The new milking facility is something Smith has been thinking about for a while. “We’ve had the same barn for 51 years. With 2,400 cows walking through that barn every day, all year round, it’s worn out.”

Kitty Smith Award

Smith was honored by Citizens for Fauquier County Monday night with the Kitty P. Smith Conservation Award, for his dedication to the preservation of agricultural land.

Kevin Ramundo, president of CFFC, said, “What an honor to recognize Kenny Smith, the first recipient of the Kitty P. Smith Conservation Award from the agricultural community! His comments in accepting the award about his and his father’s love of the land were truly heartfelt and inspirational. We were fortunate to have Kenny as this year’s recipient, and that so many members of Fauquier’s conservation community and his family and friends were there to celebrate this outstanding member of our community."

Asked why he thought CFFC chose him for its conservation award this year, Smith said, “I guess it’s because I care so much about keeping our open spaces. It’s real important to me.”

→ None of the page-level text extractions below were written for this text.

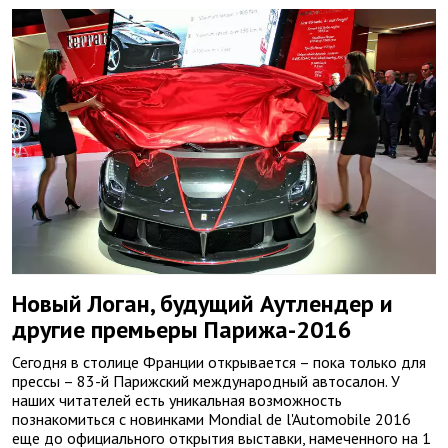
Новый Логан, будущий Аутлендер и
другие премьеры Парижа-2016
Сегодня в столице Франции открывается – пока только для
прессы – 83-й Парижский международный автосалон. У
наших читателей есть уникальная возможность
познакомиться с новинками Mondial de l'Automobile 2016
еще до официального открытия выставки, намеченного на 1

When Smith’s father, Charles Smith, was a farmer in Maryland, his land was in conservation easement. The family moved to southern Fauquier County more than 50 years ago. “As soon as Fauquier County opened its conservation easement program, I signed up,” said Smith.


Funded by real estate taxes, the county’s Purchase of Developmental Rightsprogram pays the owners of active farmland to give up the right to develop the land in the future. This also gives the landowner a significant and ongoing reduction in real estate taxes, since the land is valued at a much lower level than it would be otherwise.

Ben Smith is also enthusiastic about the conservation easement program. “I’m glad to have had the chance to participate in it.” He said it has allowed him to purchase the land he needed for his own farm. “We are lucky Fauquier has the program.”


The land is an important part of Smith’s legacy. Just as his father passed Cool Lawn Farm to him, he said in another year or so he could start transitioning Cool Lawn Farm to the next generation.

Smith said, “We’ve got to protect the land. It’s worth keeping for perpetuity, so my grandchildren can always come home to the farm.”

And they do, apparently. Smith talks with pride of his 3-year-old grandson Karter. “If you leave a key in something, he’ll start it. And he knows all my employees by name.”